(DATASET SECTION):
╔══

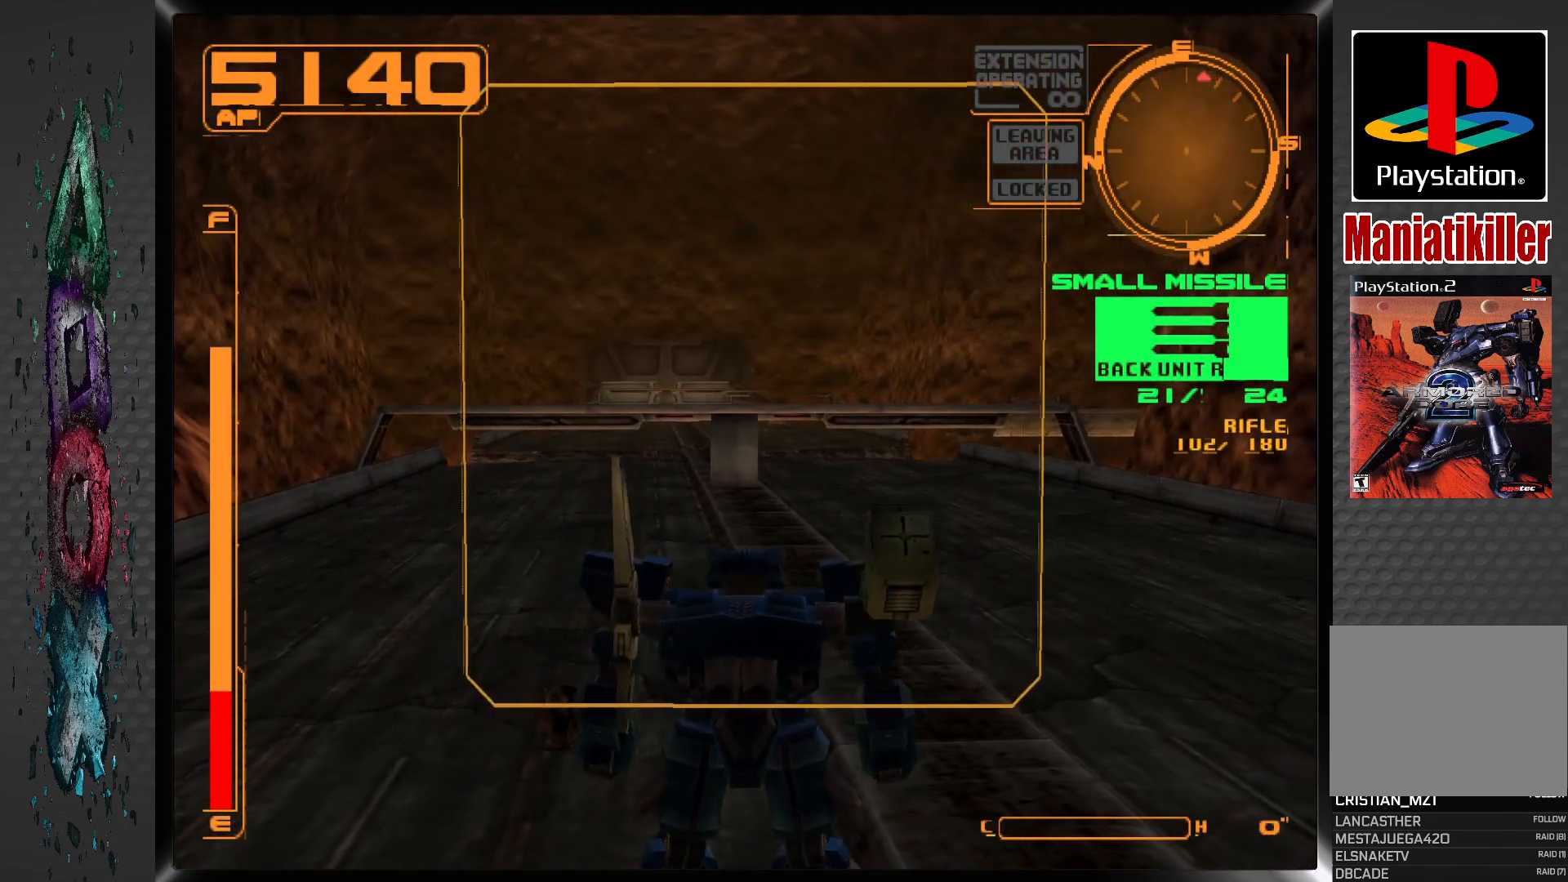
{"buttons": ["DPAD_UP"], "left_stick": "center", "right_stick": "center", "events": [[133, "DPAD_UP", "down"], [233, "DPAD_RIGHT", "up"]]}
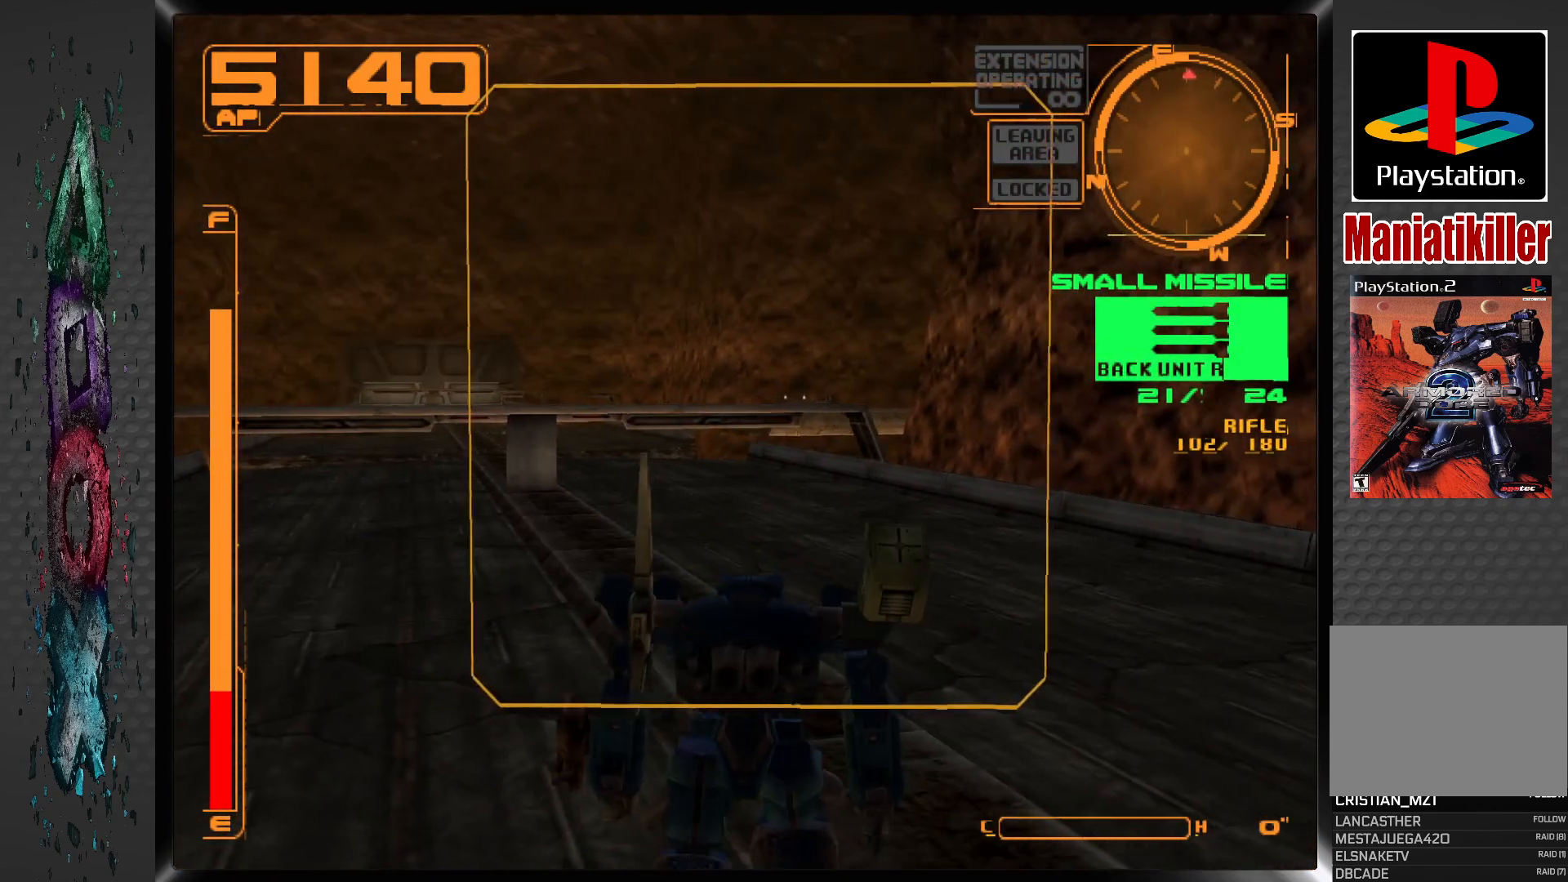
{"buttons": [], "left_stick": "center", "right_stick": "center", "events": [[133, "DPAD_LEFT", "down"], [233, "DPAD_LEFT", "up"], [367, "DPAD_UP", "up"]]}
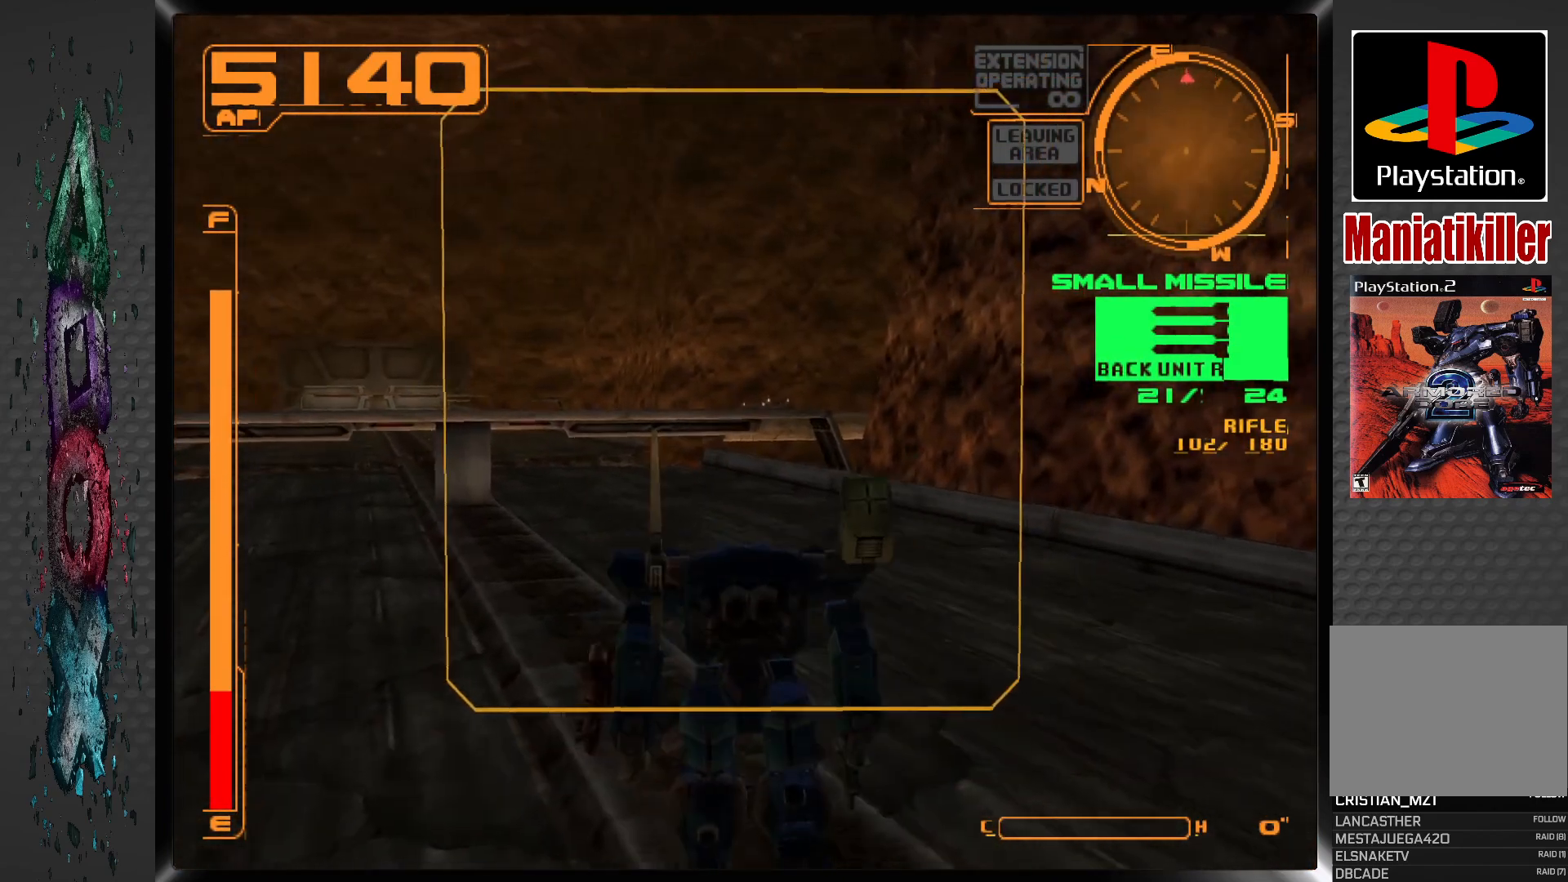
{"buttons": [], "left_stick": "center", "right_stick": "center", "events": []}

╚══

(ASSIGNED TASK): Could you repeat all of the material exactly? Pictures should not be copied.

(SOLUTION FOR THIS TASK):
{"buttons": ["DPAD_UP"], "left_stick": "center", "right_stick": "center", "events": [[133, "DPAD_UP", "down"], [233, "DPAD_RIGHT", "up"]]}
{"buttons": [], "left_stick": "center", "right_stick": "center", "events": [[133, "DPAD_LEFT", "down"], [233, "DPAD_LEFT", "up"], [367, "DPAD_UP", "up"]]}
{"buttons": [], "left_stick": "center", "right_stick": "center", "events": []}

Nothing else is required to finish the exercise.